Requirement:
List each distinct poster name shown in square brackets at the head of a post in the forum thread on finding the domain of f(x)/g(x), in order of first appearance.

Passage shown:
════

College Algebra - Functions f(x)/g(x)

[protectordelafe]

Original Values:

1. Solve:


2. Find the domain of

My Solution was {x| x≠ 0}
Correct Answer: {x| x≠ 0, x≠7/9} (According to the testing software)

3. I don't understand why I got this wrong
The correct solution contains x ≠ 7/9. How was this extra value calculated?
From what I've learned so far, for this particular problem, all you have to do is set the denominator equal to zero and solve)
The denominator only contains a 9x, which would be 9x=0, and once solved would be x=0.
Thanks in advance!

What I've learned so far -
-Denominator must not equal zero to avoid "Undefined" Cannot divide by Zero.
-Square root should be greater or equal to 0 in the numerator and greater than 0 in the Denominator

 

[MarkFL]

Hello, and welcome to FMH!

You must also consider the domains of the original functions, both of which are undefined for \(x=\dfrac{7}{9}\).

 

[protectordelafe]

Thanks! I was asked to add {F(x); G(x)}, Multiply, subtract and I did get those right. But the division didn't seem to make sense. Is that always the case when doing fractions, to expect 2 answers at least?

 

[HallsofIvy]

Thanks! I was asked to add {F(x); G(x)}, Multiply, subtract and I did get those right. But the division didn't seem to make sense. Is that always the case when doing fractions, to expect 2 answers at least?

Two answers to what question?

 

[protectordelafe]

Two answers to what question?

Two answers when asked to find the domain of two functions being divided, as seen in the correct solution under #2. Find the Domain. This question was in response to the answer given by MarkFL

 

[tkhunny]

Ponder with me, please. How are these two functions different?

[math]h(x) = \dfrac{(x-7)\cdot x}{x}\;and\;j(x) = x-7[/math]

 

[Deleted member 4993]

Original Values: View attachment 16479

1. Solve:
View attachment 16481

2. Find the domain of View attachment 16480

My Solution was {x| x≠ 0}
Correct Answer: {x| x≠ 0, x≠7/9} (According to the testing software)

════

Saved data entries
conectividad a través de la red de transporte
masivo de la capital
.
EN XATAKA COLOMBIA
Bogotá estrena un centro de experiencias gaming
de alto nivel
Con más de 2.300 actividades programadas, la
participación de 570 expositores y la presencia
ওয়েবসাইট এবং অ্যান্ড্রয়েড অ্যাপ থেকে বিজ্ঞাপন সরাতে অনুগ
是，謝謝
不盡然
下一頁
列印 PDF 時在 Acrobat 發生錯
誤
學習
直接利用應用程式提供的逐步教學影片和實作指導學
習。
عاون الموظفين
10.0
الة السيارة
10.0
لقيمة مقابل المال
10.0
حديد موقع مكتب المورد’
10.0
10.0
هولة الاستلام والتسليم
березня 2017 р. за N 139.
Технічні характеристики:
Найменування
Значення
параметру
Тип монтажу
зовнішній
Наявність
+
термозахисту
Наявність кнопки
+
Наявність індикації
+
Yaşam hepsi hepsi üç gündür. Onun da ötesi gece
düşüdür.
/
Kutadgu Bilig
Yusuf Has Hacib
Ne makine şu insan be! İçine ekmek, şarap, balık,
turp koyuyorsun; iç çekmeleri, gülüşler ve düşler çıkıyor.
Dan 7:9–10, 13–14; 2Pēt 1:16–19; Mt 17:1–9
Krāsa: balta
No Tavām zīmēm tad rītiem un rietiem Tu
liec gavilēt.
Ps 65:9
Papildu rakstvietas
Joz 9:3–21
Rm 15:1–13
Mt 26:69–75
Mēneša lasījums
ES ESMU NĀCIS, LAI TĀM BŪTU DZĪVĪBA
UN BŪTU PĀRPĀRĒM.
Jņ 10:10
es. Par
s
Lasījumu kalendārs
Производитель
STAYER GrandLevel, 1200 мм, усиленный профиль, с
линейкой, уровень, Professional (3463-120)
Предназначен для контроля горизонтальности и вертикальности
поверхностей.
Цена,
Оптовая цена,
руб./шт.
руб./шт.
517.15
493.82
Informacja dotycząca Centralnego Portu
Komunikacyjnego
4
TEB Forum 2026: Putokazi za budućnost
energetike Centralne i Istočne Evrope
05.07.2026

════

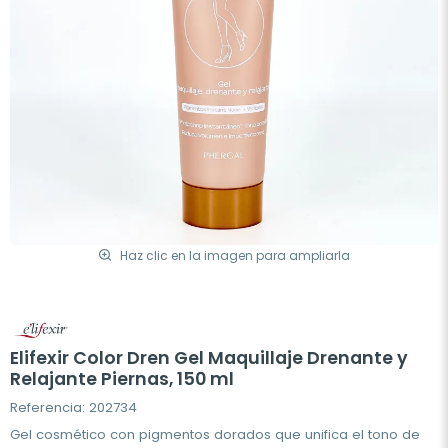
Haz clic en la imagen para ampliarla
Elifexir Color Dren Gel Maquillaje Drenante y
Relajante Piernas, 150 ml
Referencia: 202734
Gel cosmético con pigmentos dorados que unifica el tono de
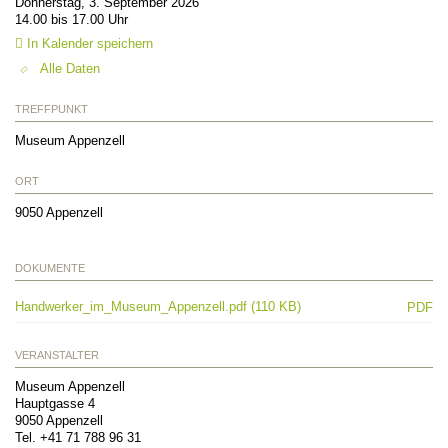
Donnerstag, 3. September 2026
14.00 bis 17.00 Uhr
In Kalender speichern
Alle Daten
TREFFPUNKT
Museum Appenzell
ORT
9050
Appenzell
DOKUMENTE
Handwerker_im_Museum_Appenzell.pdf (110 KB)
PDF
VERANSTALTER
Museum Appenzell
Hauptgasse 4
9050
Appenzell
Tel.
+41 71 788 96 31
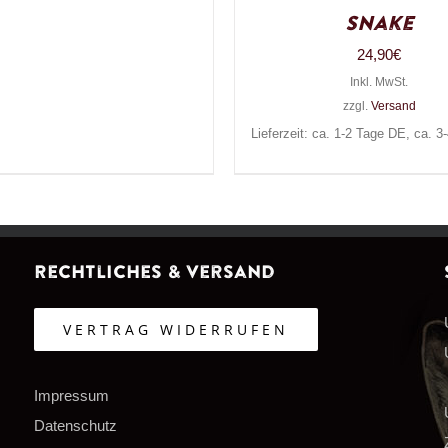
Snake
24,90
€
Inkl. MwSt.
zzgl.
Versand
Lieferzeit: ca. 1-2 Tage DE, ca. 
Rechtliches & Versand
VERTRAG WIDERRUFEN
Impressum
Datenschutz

════

Answer section:
protectordelafe, MarkFL, HallsofIvy, tkhunny, Deleted member 4993